キオクシアホールディングスは、10月6日に予定していた株式上場に向けた手続きを中止し、上場を延期すると正式に発表した。市場環境の好転など適切な上場タイミングを引き続き検討していくとしている。新型コロナウイルスに伴う最終製品の需要低下と、ファーウェイに対する規制強化をはじめとする米中関係の悪化が上場延期を招く要因となった。

ファーウェイ制裁強化が追い打ち

 東芝のメモリー事業が分離・独立した同社は、親会社のベインキャピタルのもと、設立以降、株式上場のタイミングを探ってきた。今年8月には新株式発行および株式売り出しを発表し、上場に向けた準備を進めてきた。

 しかし、新型コロナによって最大セグメントであるスマートフォンの販売が低迷。2020年のスマホ販売台数は2桁台のマイナス成長が見込まれているほか、データセンター向けも米系顧客の投資一巡で足元では停滞感が強まっていた。

 そこに追い打ちをかけるように、米中関係が一層悪化。米国政府が中国ファーウェイに対する制裁を強め、同社は先端半導体の調達が実質的に困難な状況に陥った。キオクシアもファーウェイに対しての製品供給を現在停止している。キオクシアのファーウェイ向けの売り上げ比率は1割弱あり、米アップルに次ぐ水準となっている。

年明け以降も下落局面か

 こうした市場環境の悪化から、NANDフラッシュの需給バランスも軟化傾向にある。20年上期はリモートワーク/在宅勤務の急速な導入によるクラウド関連や、パソコン需要の拡大によって、NAND価格は一時的な上昇を遂げたが、下期以降はスマホ、特にメモリー搭載容量の多い上位機種の販売が低迷したことで、コントラクト(契約)価格は下落基調にある。

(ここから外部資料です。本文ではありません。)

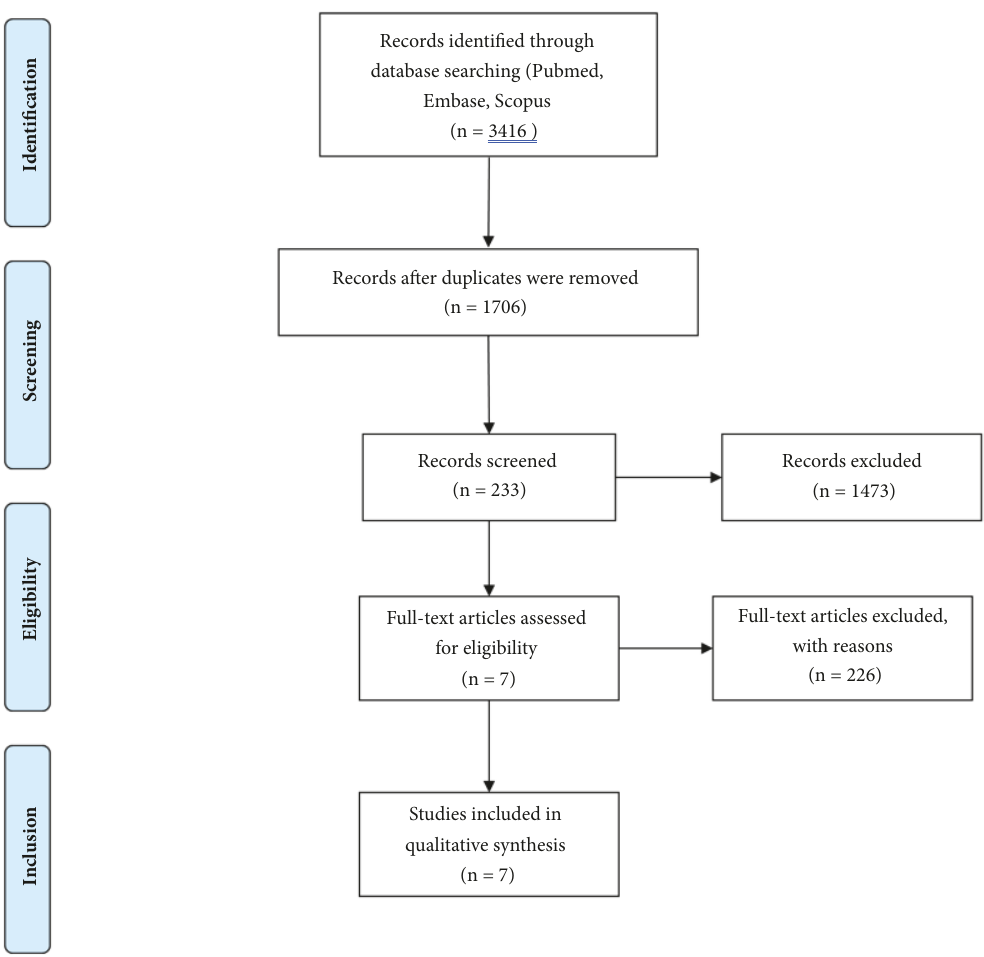
Figure 1: Preferred Reporting Item for Systematic Reviews and Meta-Analyses (PRISMA) flow diagram for article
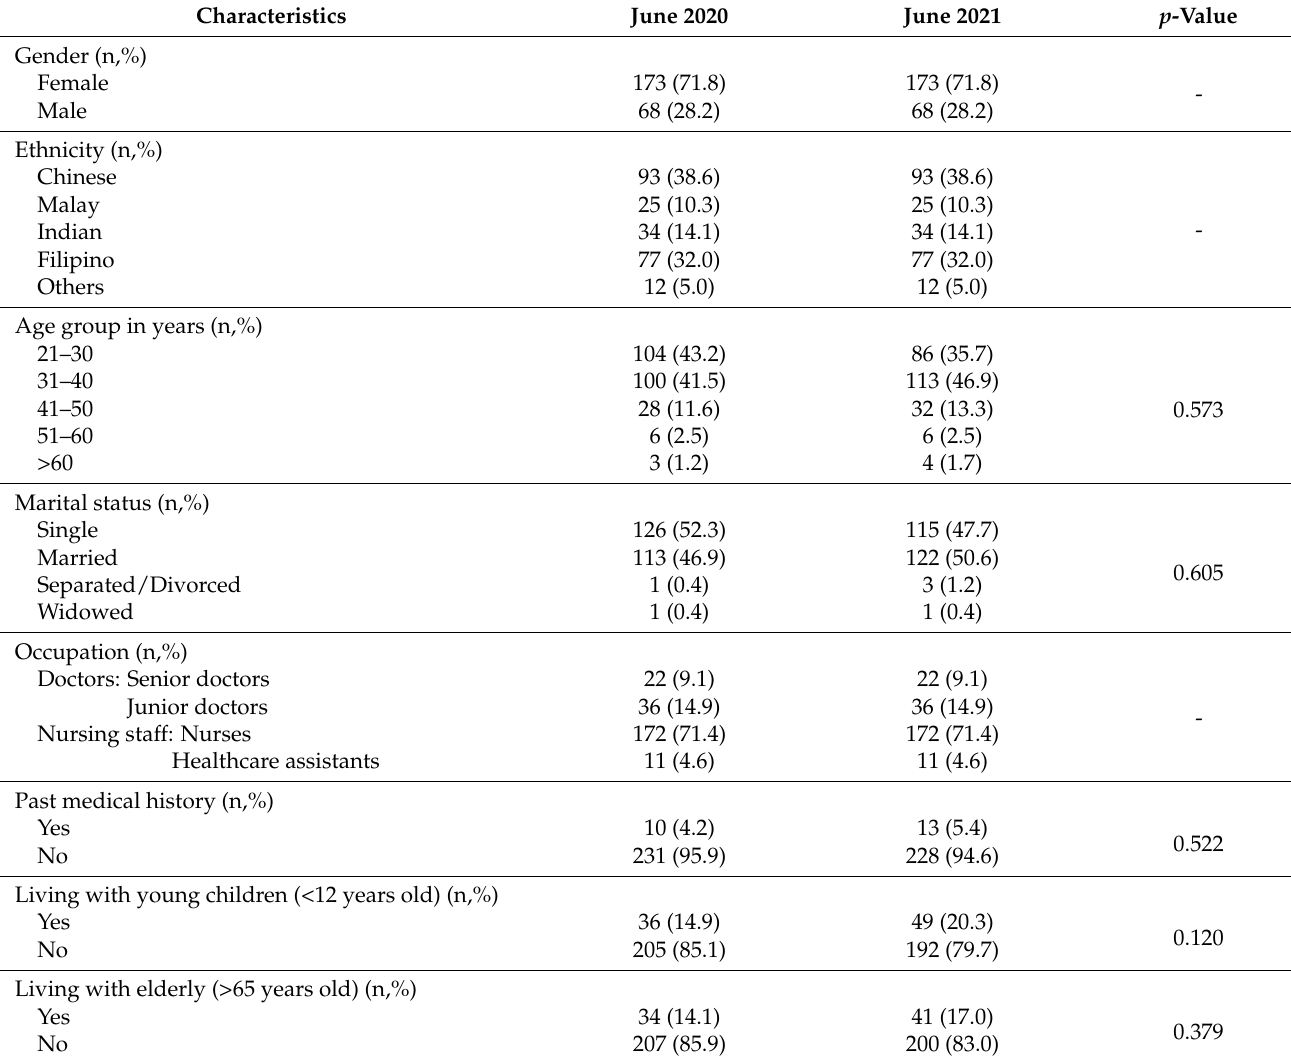
Table 1. Characteristics of matched participants (n = 241) in 2020 and 2021. There were 58 doctors (24.1%) and 183 nursing staff (75.9%) in each year’s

 同じメモリーのDRAMも価格下落が進んでいるものの、NANDに比べてスマホ向け比率が低いこと(ビット基準)、参入各社の数が少ないことから、21年初頭から価格が反転する見方が強まっている。一方のNANDは年明け以降も下落基調が続く可能性が高く、キオクシアにとって適切な上場タイミングとはいえなかった。

 事実、8月27日の上場承認時の売り出し想定価格は3960円を見込んでいたが、9月17日に公表した仮条件の価格は2800~3500円と約2割引き下げられており、機関投資家らの反応が悪かったことがうかがえる。

112層世代の投資計画に影響

 上場延期は今後のキオクシアの設備投資戦略にも影響を与えそうだ。当初、上場によって得た資金を借入金の弁済に充て、残りを設備投資資金に回す予定であった。この設備投資資金は700億円前後であり、四日市工場ならびに北上工場で立ち上げを進めている最先端世代となる112層世代の設備投資資金に充当する見通しであった。

 しかし、上場延期によって資金調達に狂いが生じたことで、今後3D-NANDにおける投資戦略の変更や見直しがかかる可能性も出てきている。